** START OF Article **
If $c(x_{3}x_{3}^{'}) = j\geq s+1$, then $|C(x)\cup C(x_{3})|\leq s+1 = d(x)\leq\Delta$, we can color $xx_{3}$ with $\alpha$ for $\alpha\notin(C(x)\cup C(x_{3}))$, $G$ is acyclically edge $(\Delta+1)$-colorable, a contradiction.

If $c(x_{3}x_{3}^{'}) = j\in\{1, 2\}$, then it can be seen from the above argument that for each $\alpha\in\{s+1, \ldots, \Delta+1\}$, there are $(i, \alpha)_{(x, v)}$-bichromatic paths $(i = 1, 2)$. So $G-xx_{3}$ contains no $(i, \alpha)_{(x, x_{3})}$-bichromatic path $(i = 1, 2)$ for each $\alpha\in\{s+1, \ldots, \Delta+1\}$, we can color $xx_{3}$ with $\alpha$, $G$ is acyclically edge $(\Delta+1)$-colorable, a contradiction.

If $c(x_{3}x_{3}^{'}) = j = 3$, then we can color $xx_{3}$ with $\alpha$ for $\alpha\notin(C(x)\cup C(v))$ since $|C(x)\cup C(v)|\leq s+1 = d(x) < \Delta+1$, $G$ is acyclically edge $(\Delta+1)$-colorable, a contradiction.
** END OF Article **
** START OF Listed records **
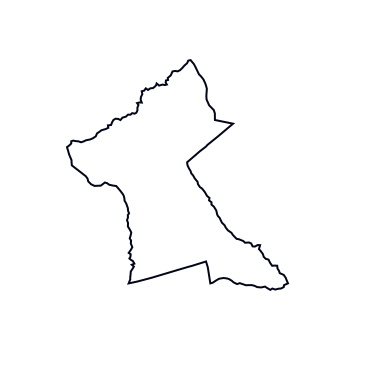 Araruna, Paraná, Brazil, rotated 122°
{"feature_id": "56859067B30533502140604", "entity_name": "Araruna", "entity_type": "district", "adm_level": 2, "iso_a3": "BRA", "parent_name": "Brazil", "parent_adm1": "Paraná", "projection": "mercator", "projection_center": [-52.579, -23.926], "detail": "fine", "context": "isolated", "style": "outline", "palette": "ink", "viewbox_px": 384, "rotation_deg": 122, "n_neighbors": 0, "source": "geoboundaries", "source_scale": "gbopen_adm2", "svg_char_len": 3008}
<svg xmlns="http://www.w3.org/2000/svg" viewBox="0 0 384 384"><g transform="rotate(122 192 192)"><path d="M218.6,62.2L216.6,65.1L215.2,66.9L213.7,70.3L214.3,74.6L212.8,76.4L211.6,78.9L209.4,80.7L210.7,83.1L212.1,84.9L210.7,88.2L208.8,91.3L209.6,94.2L208.9,96.9L207.0,99.1L205.7,102.4L204.9,105.0L203.0,105.5L201.0,106.1L202.2,108.2L204.9,109.7L206.0,111.8L204.3,114.5L204.6,116.9L206.9,120.1L206.4,122.5L206.8,124.8L207.2,127.2L208.1,129.3L206.8,134.5L205.7,136.9L205.5,141.2L204.4,144.3L202.9,146.9L202.2,150.3L200.5,153.0L199.2,155.0L198.7,157.2L197.6,158.9L194.9,161.5L192.8,165.7L192.4,168.8L190.4,170.0L190.1,173.1L187.8,174.0L187.4,177.1L185.3,181.0L183.8,185.2L183.6,188.0L182.2,191.1L180.4,192.7L179.1,196.7L177.4,199.8L176.6,202.4L174.8,204.6L173.7,206.9L171.7,210.0L169.4,211.9L153.3,206.9L148.7,205.2L146.0,204.2L144.0,203.9L130.7,199.3L112.3,193.4L118.8,210.7L113.2,214.3L111.0,216.9L110.0,220.9L109.4,223.4L105.8,228.7L103.0,230.7L96.6,234.1L94.5,236.3L92.8,238.4L90.5,241.9L89.2,245.5L88.5,248.5L86.7,251.3L85.3,253.5L84.0,255.6L82.5,258.2L80.9,263.1L82.6,264.8L85.4,264.4L88.7,265.4L92.2,266.0L95.0,266.7L97.2,268.0L98.4,270.6L100.1,272.4L104.4,271.8L108.1,273.0L109.7,271.7L111.2,273.2L113.2,272.3L114.2,270.3L115.7,271.7L116.5,273.9L119.2,276.3L118.7,279.5L120.5,279.0L122.6,279.4L124.6,280.2L126.2,282.3L128.8,283.4L128.6,286.1L131.4,286.3L133.2,288.0L135.3,286.0L138.6,285.6L141.0,284.4L142.8,282.0L143.8,283.9L145.7,285.7L146.6,283.5L149.4,283.0L151.7,281.5L154.3,281.2L156.0,282.2L156.8,284.5L159.0,285.1L160.4,287.3L163.2,288.0L165.8,290.4L168.9,290.8L169.1,293.2L170.4,295.7L172.5,296.8L175.4,296.7L178.0,296.1L180.1,298.6L181.9,297.0L184.4,298.6L187.6,301.5L190.0,302.4L192.6,303.6L195.8,303.1L199.1,304.6L201.5,306.3L204.3,309.3L206.4,310.6L208.6,312.4L209.2,315.1L210.6,317.9L211.4,320.0L213.0,321.3L214.9,320.1L217.7,320.8L220.2,321.8L222.7,318.9L225.2,316.2L228.8,311.1L231.0,309.6L233.1,308.0L234.9,290.4L236.0,287.7L238.0,285.6L238.9,281.7L238.5,277.9L234.9,272.7L233.1,272.0L230.1,270.9L229.5,268.6L229.7,266.0L228.6,262.9L227.1,259.4L228.1,256.1L229.1,253.1L230.5,249.4L231.7,247.5L233.1,246.1L235.1,244.6L236.6,241.7L239.8,237.7L241.8,236.3L243.4,234.1L245.6,234.2L247.5,232.8L250.3,232.2L252.2,229.8L255.2,228.1L257.1,224.3L258.6,222.0L261.4,221.0L264.4,220.2L265.4,218.0L268.1,216.6L270.4,213.4L273.2,213.2L277.2,213.4L277.3,211.0L279.5,209.9L281.6,209.8L281.9,207.6L281.9,205.5L283.3,202.9L285.6,204.5L286.0,201.8L288.4,201.7L291.9,201.8L294.6,200.3L296.9,199.3L298.7,198.1L300.8,197.7L303.1,197.3L296.9,190.9L285.9,180.6L264.0,161.3L256.9,155.0L254.7,152.9L243.5,143.3L247.5,138.7L259.8,128.0L257.7,126.2L254.7,124.9L251.4,123.2L249.7,121.4L248.1,119.5L246.6,116.1L246.2,113.9L246.2,111.2L246.6,108.8L246.2,105.0L244.0,103.2L243.0,99.1L242.6,97.1L241.3,95.1L239.2,91.8L238.4,89.1L238.1,86.3L236.3,82.8L233.5,79.9L233.6,77.6L233.5,73.7L231.3,72.7L230.6,69.7L228.1,67.3L226.7,65.4L224.0,63.8L222.3,64.6L218.6,62.2Z" fill="none" stroke="#020617" stroke-width="2"/></g></svg>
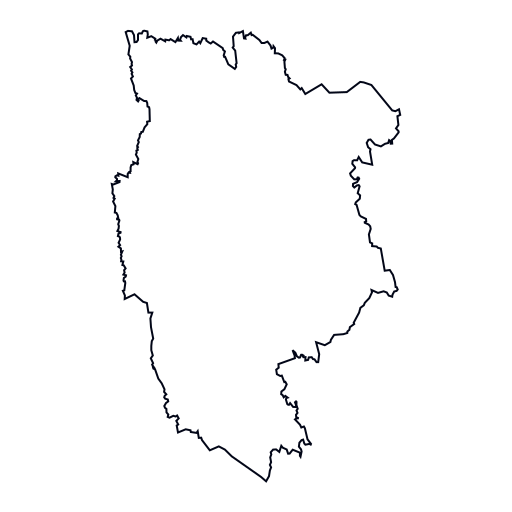 Nocupétaro, Michoacán, Mexico
{"feature_id": "50627088B79738723822926", "entity_name": "Nocupétaro", "entity_type": "district", "adm_level": 2, "iso_a3": "MEX", "parent_name": "Mexico", "parent_adm1": "Michoacán", "projection": "equal_earth", "projection_center": [-101.218, 19.078], "detail": "fine", "context": "isolated", "style": "outline", "palette": "ink", "viewbox_px": 512, "rotation_deg": 0, "n_neighbors": 0, "source": "geoboundaries", "source_scale": "gbopen_adm2", "svg_char_len": 5993}
<svg xmlns="http://www.w3.org/2000/svg" viewBox="0 0 512 512"><path d="M266.1,481.3L269.0,476.2L269.9,470.4L271.1,467.4L269.9,464.9L271.1,462.2L270.2,457.4L271.3,454.4L270.7,452.3L273.1,449.6L276.1,449.4L279.3,451.9L281.3,445.8L282.8,447.7L286.7,449.5L288.1,453.7L289.6,453.6L292.7,449.7L300.0,452.7L299.9,455.8L300.5,456.7L301.6,451.5L301.0,449.3L298.9,446.7L299.4,442.7L301.6,440.1L303.1,439.6L304.3,443.5L305.4,444.7L309.3,443.9L310.7,444.6L311.0,443.9L307.5,439.3L304.9,428.3L303.9,426.5L301.3,427.5L300.0,424.7L295.0,419.4L296.6,418.3L298.7,418.3L296.2,417.1L296.0,414.8L297.5,412.9L296.5,410.5L297.7,408.8L296.4,405.0L296.5,401.9L296.0,401.4L295.0,402.3L296.2,405.5L295.6,407.0L293.1,406.9L290.1,403.1L289.0,404.8L288.1,404.7L287.3,404.1L285.9,399.5L286.4,398.0L287.6,397.6L285.3,395.9L283.7,397.3L282.7,395.2L281.2,394.2L281.4,391.5L284.4,389.2L286.7,384.3L285.3,381.8L284.3,382.1L281.8,375.6L280.3,376.0L276.9,374.2L276.2,369.7L278.7,367.7L278.4,364.1L294.9,358.2L294.6,355.5L292.6,350.2L295.4,352.8L296.9,356.3L298.9,357.7L300.0,357.5L301.1,354.8L302.0,354.7L303.4,355.5L302.8,356.2L303.4,357.2L305.5,357.1L305.3,360.5L308.1,359.9L308.8,357.4L311.7,357.2L313.0,359.1L314.5,359.3L316.5,362.1L318.2,362.1L319.2,354.2L316.1,342.2L324.8,345.2L330.4,342.0L330.9,339.8L334.1,334.9L343.3,334.2L347.3,333.0L347.4,331.5L349.4,329.8L349.9,327.1L354.2,324.0L353.7,322.7L359.1,312.6L360.4,307.8L363.8,305.3L364.8,302.8L369.3,298.1L372.0,292.3L371.5,290.0L378.0,292.9L383.6,291.3L386.8,292.5L388.7,295.6L392.2,296.7L392.5,294.7L394.2,291.5L396.6,290.9L397.7,289.5L396.7,287.2L395.6,287.0L395.0,282.1L393.0,275.0L389.8,270.0L384.7,270.7L380.8,248.5L377.9,247.8L376.7,246.5L372.1,246.1L372.2,243.4L370.0,242.4L368.9,234.4L370.7,228.9L370.2,226.3L368.6,224.5L364.8,222.8L364.7,222.1L366.2,221.3L366.0,218.9L360.8,216.4L359.4,214.9L356.6,204.9L355.2,204.1L355.8,202.4L359.8,198.7L360.1,195.4L357.7,193.2L359.6,186.3L358.7,185.1L357.0,185.4L354.3,187.5L352.9,186.0L353.1,183.8L357.1,182.1L359.2,178.8L358.6,177.6L357.6,177.5L356.8,179.3L354.2,179.3L350.8,175.7L350.1,173.4L355.0,168.2L355.1,167.3L352.3,163.8L352.6,161.1L354.0,160.2L357.1,160.3L358.7,157.0L362.2,162.4L372.2,164.7L370.0,151.5L370.5,149.2L368.1,147.2L366.7,142.9L368.5,139.8L370.5,139.5L375.0,144.5L380.9,146.4L385.0,143.8L388.2,143.0L389.1,140.1L390.3,141.0L390.7,143.7L392.2,143.6L391.9,139.9L393.9,138.5L398.6,132.4L398.6,131.3L396.0,128.4L398.4,125.0L397.4,116.2L400.2,114.9L399.0,109.3L395.4,111.2L392.2,110.4L371.4,85.0L363.7,82.4L360.2,81.9L346.8,92.1L329.4,92.7L321.6,84.3L305.3,94.0L301.7,88.1L300.3,89.4L296.5,85.1L289.0,81.5L288.4,79.1L289.6,78.4L288.1,76.9L287.5,74.9L285.7,74.8L284.9,71.8L285.7,69.2L284.9,68.0L284.4,61.6L285.2,59.8L284.1,59.8L284.7,58.2L282.2,55.3L278.2,53.4L274.8,53.3L275.0,48.2L273.5,46.2L273.3,47.7L271.5,48.6L270.5,45.5L267.5,41.6L264.3,43.0L261.6,43.0L259.4,40.0L252.7,34.8L251.6,35.1L250.8,32.7L247.8,35.2L246.0,35.3L245.1,37.7L245.4,38.6L244.0,38.4L242.9,31.1L239.1,33.1L238.9,32.4L235.9,32.8L233.0,36.6L233.7,46.2L232.7,47.6L235.2,50.6L236.6,63.2L235.7,64.5L236.2,66.9L234.8,68.9L228.3,64.3L225.1,56.8L224.2,56.9L223.7,55.4L224.9,51.4L223.2,49.9L222.7,48.1L213.0,41.5L210.7,43.5L208.7,42.4L206.3,40.6L206.2,38.7L202.7,38.1L200.3,43.2L199.1,41.6L196.5,44.4L193.4,43.2L192.6,39.2L191.1,39.3L190.5,36.8L186.8,36.0L186.4,37.4L183.0,35.1L181.0,37.1L180.0,39.8L180.7,40.7L178.2,40.6L177.9,38.0L175.4,42.1L170.6,39.1L169.1,40.3L165.4,39.6L165.2,41.3L160.5,38.7L157.3,40.6L156.3,42.6L155.6,41.7L155.9,40.5L154.9,39.8L155.3,38.7L151.3,36.2L147.3,37.7L147.8,34.4L147.4,31.4L144.1,30.7L142.9,31.2L141.8,33.5L139.1,33.3L138.0,34.4L138.0,40.0L136.6,42.0L134.5,42.2L134.0,35.1L132.0,31.3L128.0,30.9L125.7,32.1L129.7,45.8L128.4,54.4L130.3,56.7L130.1,58.5L132.0,62.1L131.6,63.8L132.0,65.5L130.2,67.0L131.9,69.5L131.1,70.7L132.4,72.4L131.6,73.8L132.9,76.5L131.0,78.5L133.7,85.5L134.2,90.0L135.4,93.0L137.0,93.6L135.8,95.4L137.0,97.8L136.5,99.9L138.1,101.4L138.7,100.4L137.9,99.2L139.4,98.1L144.1,101.0L146.4,101.1L147.2,102.9L147.5,106.5L149.1,107.2L149.5,109.2L149.8,121.1L147.1,121.7L147.3,124.2L144.6,127.3L142.8,131.8L141.3,132.0L141.0,133.5L139.8,134.1L139.7,137.0L138.0,140.4L138.8,142.1L137.1,146.0L138.0,147.1L137.2,148.0L137.8,149.9L136.4,150.6L136.7,152.7L135.9,154.6L138.3,159.0L137.4,162.0L138.1,163.2L137.6,164.2L133.3,162.1L133.6,164.3L131.3,165.1L130.6,167.4L130.6,171.3L129.5,171.8L129.9,172.8L128.5,172.7L127.7,173.9L127.7,177.2L118.2,173.4L118.4,175.7L117.0,175.3L115.4,176.3L115.3,177.3L117.0,178.9L117.0,180.2L116.0,181.2L119.6,181.0L119.5,182.1L113.3,184.5L111.8,184.0L112.8,189.5L112.4,193.3L114.3,196.1L113.5,197.9L114.7,198.6L113.1,201.5L115.4,206.1L114.8,212.5L116.4,212.9L117.7,215.3L118.3,218.3L117.1,218.5L117.1,219.3L119.2,219.8L119.4,220.6L118.2,224.2L118.9,225.9L118.6,228.6L117.4,231.0L120.6,232.1L120.5,232.8L118.5,233.6L117.9,236.1L119.5,236.7L120.0,237.8L120.1,239.5L118.6,242.8L120.1,245.1L118.4,246.7L120.9,248.4L121.0,251.8L122.3,251.4L120.9,254.8L121.6,256.2L120.8,258.0L121.4,259.7L121.1,261.3L123.3,261.5L122.4,265.0L123.8,265.4L125.6,268.4L124.1,270.2L124.6,272.6L123.4,274.6L126.0,275.3L125.7,276.6L123.9,277.9L123.5,280.4L123.8,281.3L125.0,281.3L125.3,283.0L124.3,290.3L122.9,290.8L124.9,295.5L124.7,299.0L134.5,294.3L143.1,301.8L146.9,303.0L148.4,312.6L152.3,312.6L150.4,318.5L151.0,327.2L153.2,338.6L151.8,341.1L151.3,345.9L151.3,350.2L152.8,355.5L150.8,358.3L153.1,363.2L152.1,364.7L153.9,367.3L153.0,367.3L153.4,368.6L155.1,369.4L158.3,378.6L161.7,383.3L164.5,389.3L164.1,391.9L166.3,394.3L164.7,395.8L164.2,397.3L165.2,398.7L167.8,399.5L168.2,401.4L166.0,403.0L164.3,406.0L165.0,407.8L166.4,408.9L166.5,412.4L168.3,414.5L167.7,416.9L169.5,417.7L173.3,415.8L175.7,416.5L177.1,415.5L178.7,418.4L176.3,420.9L178.2,424.5L176.7,425.5L178.0,432.5L185.7,429.3L190.5,430.3L190.8,432.0L196.5,432.9L197.7,431.2L198.8,437.9L201.2,437.7L202.0,440.1L209.8,450.3L218.8,446.4L224.9,449.6L231.8,456.4L261.0,476.9L266.1,481.3Z" fill="none" stroke="#020617" stroke-width="2"/></svg>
** END OF Listed records **
### Work instructions
• 1. In the edge-coloring proof, in the case "$c(x_{3}x_{3}^{'}) = j = 3$", why can $xx_{3}$ be colored with some $\alpha$? Answer in one to three sentences.
• 2. Extend the edge-coloring proof by writing what comes after its last sentence.
The entries are drawn from a different source than the proof.

### Task answers
• 1. The proof states that $|C(x)\cup C(v)|\leq s+1 = d(x) < \Delta+1$, so the colors in $C(x)\cup C(v)$ do not use up all $\Delta+1$ colors. That leaves a color $\alpha\notin(C(x)\cup C(v))$ available for $xx_{3}$, which makes $G$ acyclically edge $(\Delta+1)$-colorable, a contradiction.

• 2.
If $c(x_{3}x_{3}^{'}) = j\in\{4, \ldots, s\}$, then we can recolor $xx_{3}$ with $\alpha$ for $\alpha\notin(C(x)\cup C(x_{j}))$ since $|C(x)\cup C(x_{j})|\leq s+1 = d(x) < \Delta+1$, $G$ is acyclically edge $(\Delta+1)$-colorable, a contradiction. Hence, there are $(1, i)_{(x, v)}$-bichromatic paths via $x_{1}$ and $y$ for each $i\in\{3, 4, \ldots, s\}$, which implies that $\{1, 3, 4, \ldots, s\}\subseteq C(x_{1})$.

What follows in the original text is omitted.